LONDON, Nov 21 (Reuters) - The dollar was a touch weaker

against other major currencies on Thursday, with investors

fixated on the latest developments in a bitter 16-month long

trade dispute between the United States and China that has dealt

a blow to the world economy.

China has invited top U.S. trade negotiators for a new round

of face-to-face talks in Beijing amid continued efforts to

strike at least a limited deal, the Wall Street Journal reported

on Thursday, citing unnamed sources. This week has seen a hardening of rhetoric from both sides,

prompting investors to scale back optimism that a so-called

"phase one" agreement could be signed soon.

The greenback, which has behaved as a safe-haven currency

for most of this year, edged up on Wednesday after a report that

a deal could be postponed till next year.

At 1120 GMT, the dollar index, which measures the dollar's

value against a basket of currencies, was down 0.1% at 97.82 --

nearing two-week lows hit on Monday of around 97.68 .DXY .

It was 0.1% softer versus the euro on the day at $1.10835

EUR=EBS and 0.15% weaker against sterling at $1.2940 GBP=D3 .

"We're really just waiting to see what happens on the trade

front," said Stephen Gallo, European head of currency strategy

at BMO Financial Group in London.

"The shift in sentiment is warranted, a lot of good news had

been in the price and some of that has been taken out."

Gallo said the outlook for the dollar had not shifted that

much moving into 2020, with currency markets likely to remain

beholden to trade, Brexit and political headlines.

Strategists at Citigroup expect the dollar index to weaken by

more than 2% over the next year to around 94.

For others, a pause in U.S. Federal Reserve interest-rate

cuts was positive for the dollar outlook.

"Over the past year or so there have been times where

negative headlines on trade have been negative for the dollar

because they have reinforced Fed easing expectations," said

Fritz Louw, a currency strategist at MUFG.

"But if you don't expect the Fed to cut rates further, the

negative trade sentiment impact would probably drive the dollar

a bit higher from a safe-haven perspective."

Minutes released on Wednesday showed that the Fed, which hit

pause in its easing cycle following a rate cut in October, is in

no hurry to reassess the path of interest rates.
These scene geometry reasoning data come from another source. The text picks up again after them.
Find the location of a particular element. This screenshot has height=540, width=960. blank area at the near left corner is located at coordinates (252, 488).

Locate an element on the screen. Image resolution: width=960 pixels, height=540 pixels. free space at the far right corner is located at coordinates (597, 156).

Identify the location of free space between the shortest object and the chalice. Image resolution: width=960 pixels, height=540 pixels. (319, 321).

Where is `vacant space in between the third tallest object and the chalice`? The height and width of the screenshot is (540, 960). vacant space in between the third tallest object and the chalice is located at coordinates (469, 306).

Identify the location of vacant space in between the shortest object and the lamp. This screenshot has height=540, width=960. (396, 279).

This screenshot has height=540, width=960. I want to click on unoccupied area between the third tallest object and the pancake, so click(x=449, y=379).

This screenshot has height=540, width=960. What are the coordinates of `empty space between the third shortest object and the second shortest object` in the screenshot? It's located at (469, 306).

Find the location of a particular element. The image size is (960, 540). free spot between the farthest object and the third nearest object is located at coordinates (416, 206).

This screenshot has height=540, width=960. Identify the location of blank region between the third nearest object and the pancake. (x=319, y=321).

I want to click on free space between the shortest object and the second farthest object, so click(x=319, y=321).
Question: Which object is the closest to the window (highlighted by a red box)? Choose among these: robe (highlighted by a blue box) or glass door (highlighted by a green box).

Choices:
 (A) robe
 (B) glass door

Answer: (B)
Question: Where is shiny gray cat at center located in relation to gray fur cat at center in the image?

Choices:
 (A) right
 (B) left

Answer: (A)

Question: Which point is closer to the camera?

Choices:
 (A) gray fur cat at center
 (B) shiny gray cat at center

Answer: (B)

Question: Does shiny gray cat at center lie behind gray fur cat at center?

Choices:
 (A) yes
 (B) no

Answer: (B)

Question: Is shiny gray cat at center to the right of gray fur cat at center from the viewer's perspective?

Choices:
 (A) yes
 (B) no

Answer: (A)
The European Central Bank will release the minutes from its

October meeting later on Thursday, with little significant

impact on the euro expected.

Against the yen, the dollar was steady at around 108.60

JPY=EBS with the Japanese currency supported by renewed trade

war jitters.

The passage of a U.S. law supporting anti-government

protesters in Hong Kong has added to concern that a trade deal

may not be reached soon, bolstering safe-haven assets.

China's yuan CNY=CFXS fell in the onshore market to 7.0450

versus the dollar, the weakest since Nov. 1, before steadying at

7.0320. Offshore, the yuan CNH=D3 slipped to 7.0533 per

dollar, the lowest since Nov. 5, before recovering its losses.